“Ex madre”, Francesca Del Moro (Arcipelago itaca, 2022)

anteprima 

Ex madre, una definizione di sé ferocemente stigmatizzata da un’ufficialità burocratica spersonalizzante. Con valore privativo. Indica che la condizione o funzione espressa dal sostantivo stesso è ormai decaduta o cessata. Il titolo è il luogo del piccolo, immane, orrore privativo. Il complemento latino di moto da luogo si esprime con ex + ablativo; ex matre, con piccola lenizione della dentale che da sorda si fa sonora, diventa ex madre. La madre è il luogo del lutto. È da un luogo postumo, da una condizione postuma, che scaturisce questa poesia. Ex madre, perdita del sé più viscerale, perdita dell’identità più radicata nel corpo. Il corpo diventa un guscio svuotato che si confonde con la polvere della terra e aspira al pulviscolo divino. Non dal distacco che si fa stile sublime ma da un’identificazione totale, l’orfanità della madre, col figlio morto, che si fa stile umile, classicamente opposto allo stile sublime. Humilis, della terra, dalla terra, humus. Spesso in questi versi si parla di “occhi rotti”, di uno sguardo fisso a terra. Il corpo di chi scrive vi giace, un corpo rotto che cade nella scrittura. La poesia è un corpo sostitutivo, di parole, un corpo ricucito dalla scrittura di una mano estranea, alienata a sé, il corpo in balìa del dolore infinito.

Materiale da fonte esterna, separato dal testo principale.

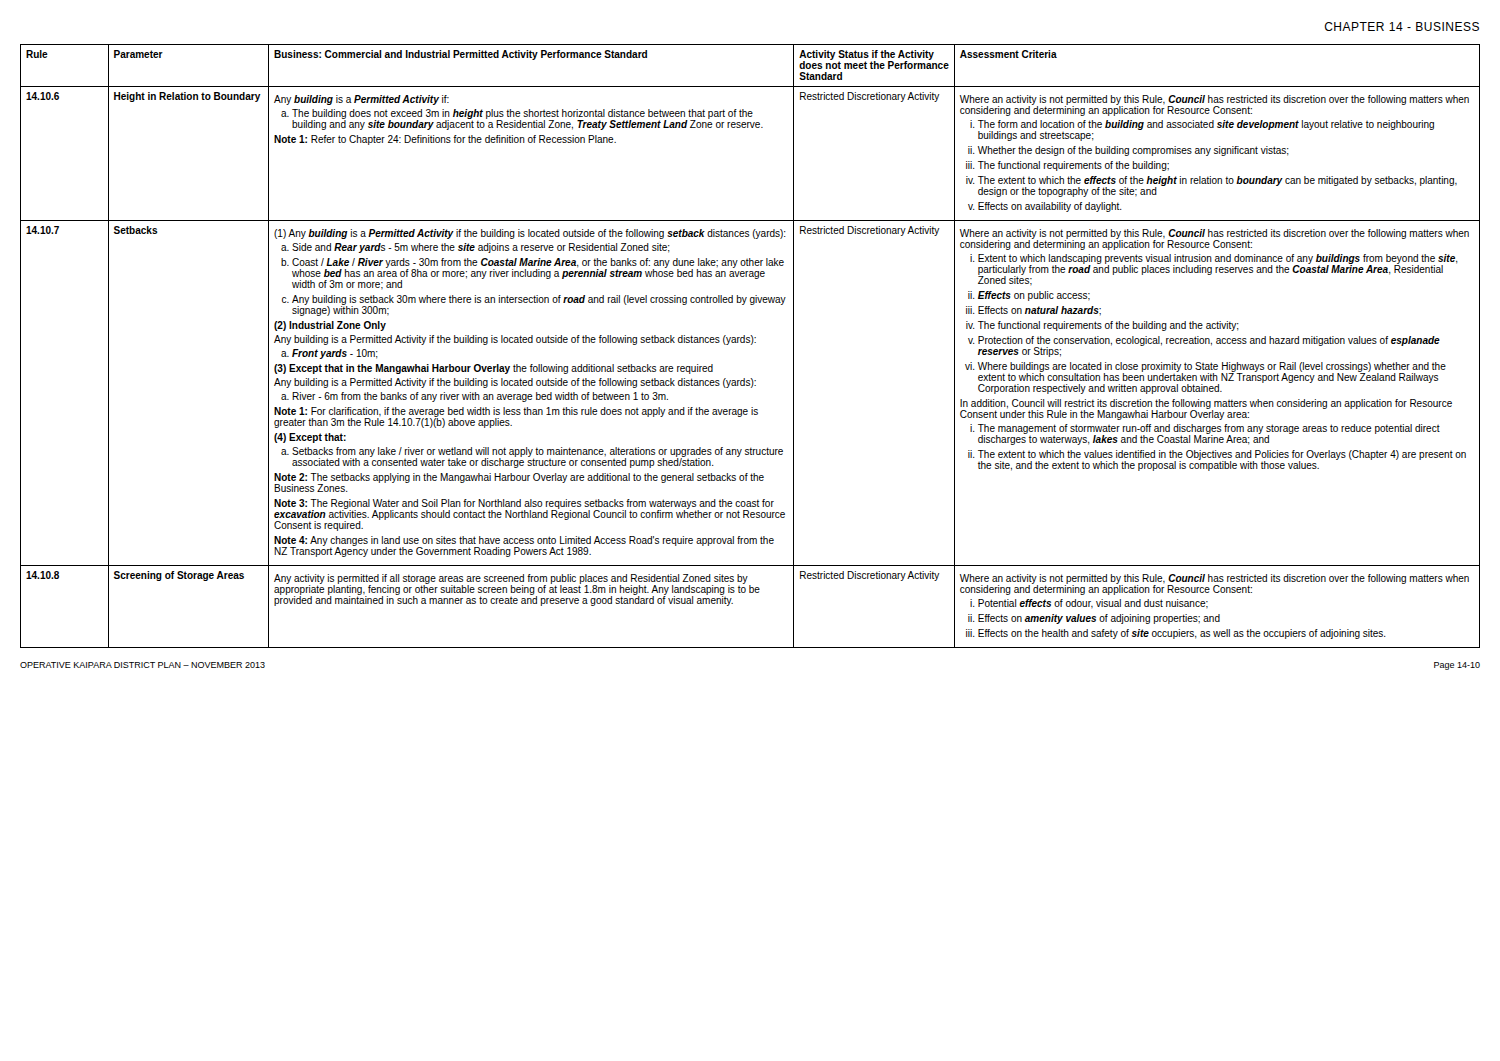CHAPTER 14 - BUSINESS
| Rule | Parameter | Business: Commercial and Industrial Permitted Activity Performance Standard | Activity Status if the Activity does not meet the Performance Standard | Assessment Criteria |
| --- | --- | --- | --- | --- |
| 14.10.6 | Height in Relation to Boundary | Any building is a Permitted Activity if: The building does not exceed 3m in height plus the shortest horizontal distance between that part of the building and any site boundary adjacent to a Residential Zone, Treaty Settlement Land Zone or reserve. Note 1: Refer to Chapter 24: Definitions for the definition of Recession Plane. | Restricted Discretionary Activity | Where an activity is not permitted by this Rule, Council has restricted its discretion over the following matters when considering and determining an application for Resource Consent: The form and location of the building and associated site development layout relative to neighbouring buildings and streetscape; Whether the design of the building compromises any significant vistas; The functional requirements of the building; The extent to which the effects of the height in relation to boundary can be mitigated by setbacks, planting, design or the topography of the site; and Effects on availability of daylight. |
| 14.10.7 | Setbacks | (1) Any building is a Permitted Activity if the building is located outside of the following setback distances (yards): Side and Rear yard s - 5m where the site adjoins a reserve or Residential Zoned site; Coast / Lake / River yards - 30m from the Coastal Marine Area , or the banks of: any dune lake; any other lake whose bed has an area of 8ha or more; any river including a perennial stream whose bed has an average width of 3m or more; and Any building is setback 30m where there is an intersection of road and rail (level crossing controlled by giveway signage) within 300m; (2) Industrial Zone Only Any building is a Permitted Activity if the building is located outside of the following setback distances (yards): Front yards - 10m; (3) Except that in the Mangawhai Harbour Overlay the following additional setbacks are required Any building is a Permitted Activity if the building is located outside of the following setback distances (yards): River - 6m from the banks of any river with an average bed width of between 1 to 3m. Note 1: For clarification, if the average bed width is less than 1m this rule does not apply and if the average is greater than 3m the Rule 14.10.7(1)(b) above applies. (4) Except that: Setbacks from any lake / river or wetland will not apply to maintenance, alterations or upgrades of any structure associated with a consented water take or discharge structure or consented pump shed/station. Note 2: The setbacks applying in the Mangawhai Harbour Overlay are additional to the general setbacks of the Business Zones. Note 3: The Regional Water and Soil Plan for Northland also requires setbacks from waterways and the coast for excavation activities. Applicants should contact the Northland Regional Council to confirm whether or not Resource Consent is required. Note 4: Any changes in land use on sites that have access onto Limited Access Road's require approval from the NZ Transport Agency under the Government Roading Powers Act 1989. | Restricted Discretionary Activity | Where an activity is not permitted by this Rule, Council has restricted its discretion over the following matters when considering and determining an application for Resource Consent: Extent to which landscaping prevents visual intrusion and dominance of any buildings from beyond the site , particularly from the road and public places including reserves and the Coastal Marine Area , Residential Zoned sites; Effects on public access; Effects on natural hazards ; The functional requirements of the building and the activity; Protection of the conservation, ecological, recreation, access and hazard mitigation values of esplanade reserves or Strips; Where buildings are located in close proximity to State Highways or Rail (level crossings) whether and the extent to which consultation has been undertaken with NZ Transport Agency and New Zealand Railways Corporation respectively and written approval obtained. In addition, Council will restrict its discretion the following matters when considering an application for Resource Consent under this Rule in the Mangawhai Harbour Overlay area: The management of stormwater run-off and discharges from any storage areas to reduce potential direct discharges to waterways, lakes and the Coastal Marine Area; and The extent to which the values identified in the Objectives and Policies for Overlays (Chapter 4) are present on the site, and the extent to which the proposal is compatible with those values. |
| 14.10.8 | Screening of Storage Areas | Any activity is permitted if all storage areas are screened from public places and Residential Zoned sites by appropriate planting, fencing or other suitable screen being of at least 1.8m in height. Any landscaping is to be provided and maintained in such a manner as to create and preserve a good standard of visual amenity. | Restricted Discretionary Activity | Where an activity is not permitted by this Rule, Council has restricted its discretion over the following matters when considering and determining an application for Resource Consent: Potential effects of odour, visual and dust nuisance; Effects on amenity values of adjoining properties; and Effects on the health and safety of site occupiers, as well as the occupiers of adjoining sites. |
OPERATIVE KAIPARA DISTRICT PLAN – NOVEMBER 2013
Page 14-10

(dalla prefazione di Rosaria Lo Russo)

A emergere è il coraggio di una voce poetica che affronta la forza deflagrante di un evento che disintegra, indicibile, scrivendo un libro inaudito, che oltrepassa qualunque forma di elaborazione indulgente o cieca accusa, benedicendo, in un dialogo sulla soglia tra visibile e invisibile, una lettera aperta, ornata da versi forse inconsapevolmente mercuriali (Mercurio/Hermes è messaggero del cielo, interprete che conduce le anime dei morti, rappresenta il potere della parola, l’emblema del verbo). […] I versi di Francesca Del Moro sono come respiri, sussurri, tutto comprendono-contengono, nessuna concessione al dolore che non venga insufflata dalla poesia, resa nuova, resa carezza, calore, fuoco che scalda senza bruciare. Una trasmutazione alchemica di spasimo, pietà, apparentemente impossibile, una riconciliazione e ricostituzione di quell’Unità perduta senza sconti, deleghe, indugi ma con “…mano ferma / nel ricucire” le ferite dell’anima.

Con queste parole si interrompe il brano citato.